Uber Unveils its Realtime Market Platform
Matt Ranney, Chief Systems Architect at Uber, gave an overview of their dispatch system, responsible for matching Uber's partners, i.e. drivers, and riders. Ranney explained the driving forces that led to a complete rewrite of this system. He described the architectural principles that underpin it, driven by availability and performance, several of the algorithms implemented and why Uber decided to design and implement their own RPC protocol.
The old dispatch system was designed for private transportation (1 driver, 1 vehicle, 1 rider) and built around the concept of moving people, but Uber wants to enter new markets, such as goods transportation. Uber also sharded its data by city. As Uber grew and expanded to ever more cities, some of them quite big, it became difficult to manage its data. Finally, the dispatch system had multiple points of failure, a consequence of Uber's hectic growth and the system's scramble to keep up with that growth.
The new dispatch system has two major services: supply, the drivers, and demand, the riders. These services track all the capabilities and the state machines of supply and demand. For instance, the supply service knows how many seats a vehicle has or if it can fit a wheelchair. The dispatch system has a third service, called Disco (Dispatch Optimization), whose main function is to match supply and demand. Disco enables Uber to "look into the future" and to use information as it comes in. For instance, the old dispatch system only looked to current available supply. As most partners are usually busy, this approach allowed Uber to maintain a global index. The new dispatch system is more efficient, but it requires much more data. Uber wants this new system to handle one million writes a second and a much higher read rate, so it needed to shard its data.
To achieve that kind of scale, Uber chose to use Google's S2 Geometry Library. S2 is able to split a sphere into cells, each with an id. The Earth is roughly spherical, so S2 can represent each square centimeter of it with a 64-bit integer. S2 has two important properties for Uber: it is possible to define each cell's resolution and it is possible to find the cells that cover a given area. Uber uses 3,31 km2 cells to shard its data. All this new data enables Uber to reduce wait times, extra driving by partners and the overall estimated times to arrival (ETA). So, what happens when a rider wants to use Uber? Uber uses the rider location and S2's area coverage function to look for drivers that can be matched with a rider. Uber then chooses the shortest ETA, taking into account not only the drivers who are available, but also those that will become available in time to pick up the rider.

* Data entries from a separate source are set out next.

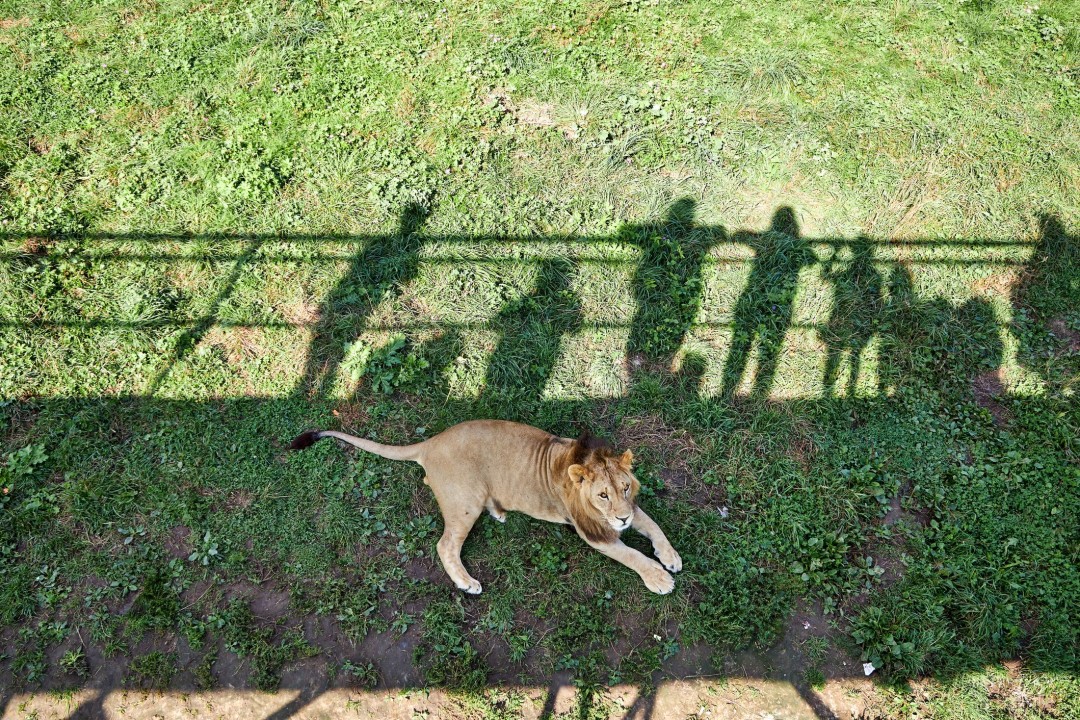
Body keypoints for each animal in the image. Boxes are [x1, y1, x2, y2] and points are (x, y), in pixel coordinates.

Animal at [290, 420, 682, 594]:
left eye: (625, 487)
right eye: (602, 495)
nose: (621, 517)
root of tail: (431, 443)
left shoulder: (629, 511)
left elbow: (654, 526)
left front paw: (671, 557)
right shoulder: (593, 531)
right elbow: (632, 554)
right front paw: (660, 577)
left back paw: (500, 511)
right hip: (466, 501)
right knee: (445, 545)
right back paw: (467, 583)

The dispatch system is mostly built with NodeJS, meaning that it is single-threaded. Uber wants to take advantage of all cores of a machine, but it also needs to add new nodes to the system with ease. Ranney also argues that servers need to be stateful, or else the datastores won't be able to cope with the load. Uber thus opted to treat all Dispatch processes the same, whether they are running on the same machine or not. They've built ringpop to handle this problem. Ringpop uses a consistent hash ring, also used by Amazon's Dynamo, memcached or Riak, to distribute state across nodes. To manage cluster membership and failure detection, ringpop uses SWIM, which stands for Scalable Weakly-consistent, Infection-style Process Group Membership Protocol. It is the same gossip protocol that's used by Hashicorp's Serf. Ringpop uses TChannel, also built by Uber, as its RPC protocol.
Most of Uber's architectural choices are driven by availability and performance, as it is easy to drivers and riders turn to the competition. At Uber, everything has to be retryable, thus, idempotent and killable, including databases. Each piece of the system must be built on the assumption that the only way to shutdown a process is by crashing. All these constraints also favour small services so that if any one crashes, then the disruption is contained.
The proliferation of small services and the extreme distribution of them can have an impact on performance: the overall latency of a request is greater or equal than the latency of the slowest component. Ranney likes Google's Jeffrey Dean approach on this subject. For instance, TChannel supports "backup requests with cross server- cancellation". This means that the same request might be sent to two instances of the same service, with a slight delay between the two. The first instance to reply handles the cancelling the request on the second instance, to cut redundant work.
Uber's approach to data center failure is ingenious. No data is replicated across data centers, as that puts a lot of constraints on availability and consistency. Uber uses the driver's phones to distribute the data. Given that the driver's phones post location updates to the server every four seconds, the server periodically replies with an encrypted state digest. If a data center fails the driver will contact a new data center to post a location update. The new data center doesn't know anything about this particular driver so it asks for the state digest and picks up from there.
As mentioned before, the dispatch system is mostly built with NodeJS, but Ranney mentioned Uber wants to switch to io.js, a NodeJS fork. Ranney also briefly talked about other Uber's architecture components. Maps and ETAs are written in several languages, such as C++ and Java, due to the need to integrate with different kinds of services. All their business logic is written in Python. Uber is building their own column-oriented distributed data store but they also use Postgres, Redis, MySQL and Riak.